Data documentation and metadata
In order for the archived measurement data to be useable they must be accompanied by sufficient contextual information. Only then can new data processing methods be applied, old measurements integrated into a GIS and new archaeological interpretations derived. Contextual information and documentation for such data is often provided through so-called ‘metadata’, which can be seen as ‘data about data’. They can range from the most basic (e.g. whether spatial coordinates are in metres or feet; that magnetic susceptibility values are quoted in 10-5 (SI)) to more advanced information (e.g. what is the size of the data grids, what data processing was undertaken). These metadata are either directly related to the geophysical data or to the project overall. Some of the geophysics metadata are usually stored as part of proprietary data formats (e.g. the size of data grids is included in Geoplot’s composite files) but are usually lost when data are exported into preservation formats (e.g. to XYZ text files). Since software for use of the proprietary data may not be available or already obsolete, it is necessary to explicitly provide data documentation. For example, to undertake data improvement (see above) information about the size of data grids is essential; just reading a XYZ text file into a GIS package does not help. The explicit provision of geophysics metadata must hence be an integral part to the export of measurement data into preservation file formats.

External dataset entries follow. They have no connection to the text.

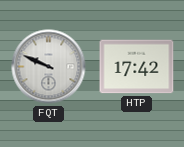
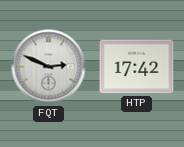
FQT: 9:49 -> 2:49
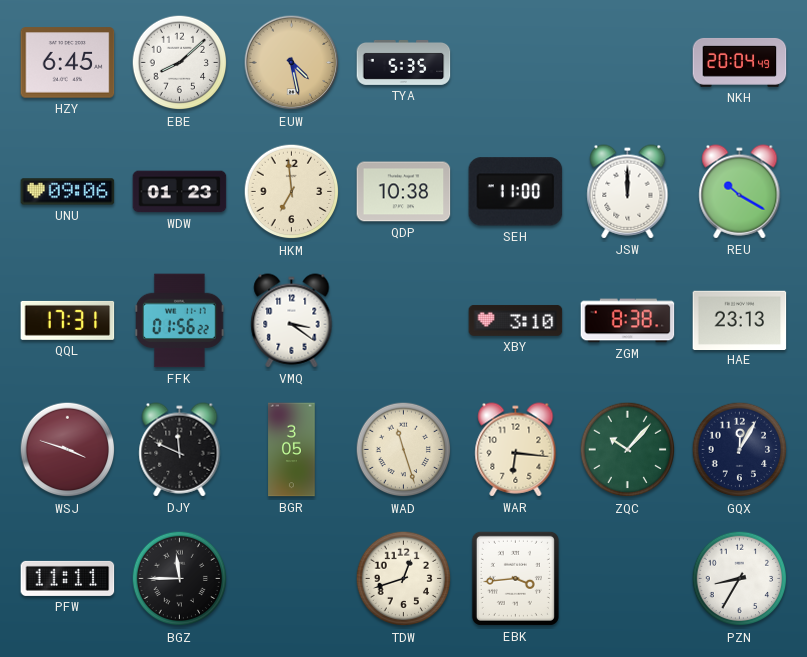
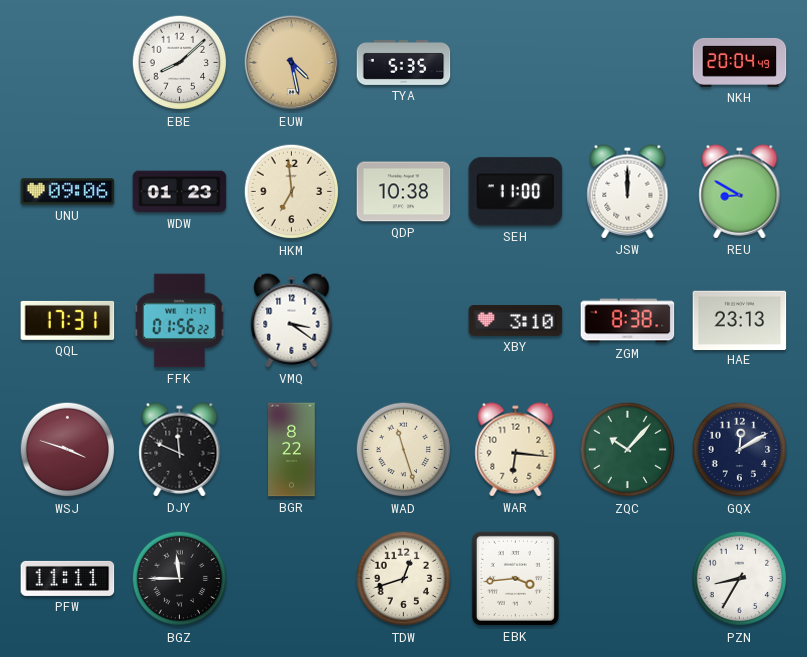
HZY: 6:45 -> none
REU: 10:20 -> 8:50
BGR: 3:05 -> 8:22
GQX: 12:05 -> 12:10
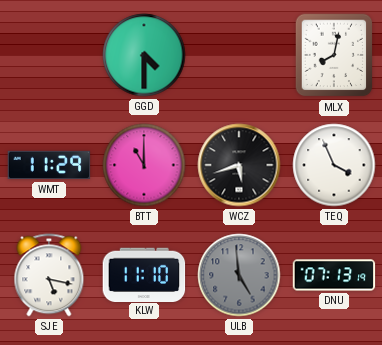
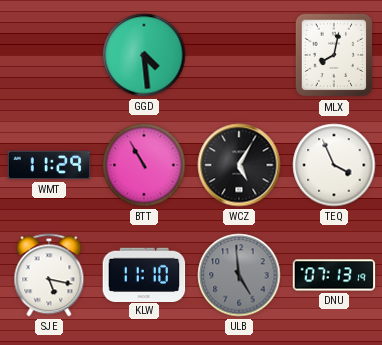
GGD: 4:30 -> 4:29
BTT: 11:00 -> 10:55
WCZ: 5:42 -> 5:05
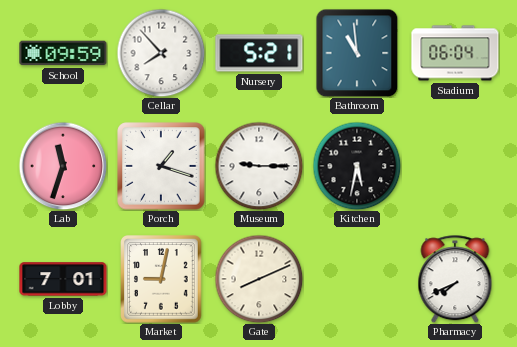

Another important function of metadata is their use for resource discovery. When data documentation is stored as metadata in the archival database of an Archiving Body (e.g. as in ArchSearch for the ADS, or the Digital Archaeological Record for Digital Antiquity) it is possible to use database search tools, including spatial searches, to locate the underlying data.
Creation of the geophysics metadata can be time consuming and at the moment no tools exist to automatically extract them from proprietary data formats, although some teams have worked on their own solutions to implement such tools (Sparrow et al. 2009). Survey reports that are created following the guidelines released by English Heritage (David et al. 2008) will contain the most essential documentation as part of the report text and compiling it in a table is hence fairly simple. It could in fact be argued that a table of metadata could replace certain sections of a professional archaeological geophysics report, thereby saving duplication of efforts. However, at the time of writing, a textual description of all parameters is still the preferred form of documentation by many clients.
Maintaining a comprehensive documentation for all their geophysical survey projects will be of value to all archaeological geophysical practitioners, whether in a research or commercial environment. Such information is best held in a database as metadata and a common layout might be a desirable goal for the archaeological geophysics community. This comprehensive documentation should be part of the Archive of archaeological geophysics data, using a text document, spreadsheet or XML file.
Sometimes a limited subset of metadata may be acceptable or even prescribed by an Archiving Body. Three examples are discussed in Subsets of documentation: the information used in English Heritage’s Geophysical Survey Database (EH GSdb) , the OASIS project information and the Core Metadata fields for the ADS online catalogue defined according to Dublin Core. Other subsets include the information used by tDAR in the USA. Although Archiving Bodies might store only such subsets of metadata in their database for resource discovery (i.e. database searches) it is advisable to include the full metadata and documentation as part of an Archive.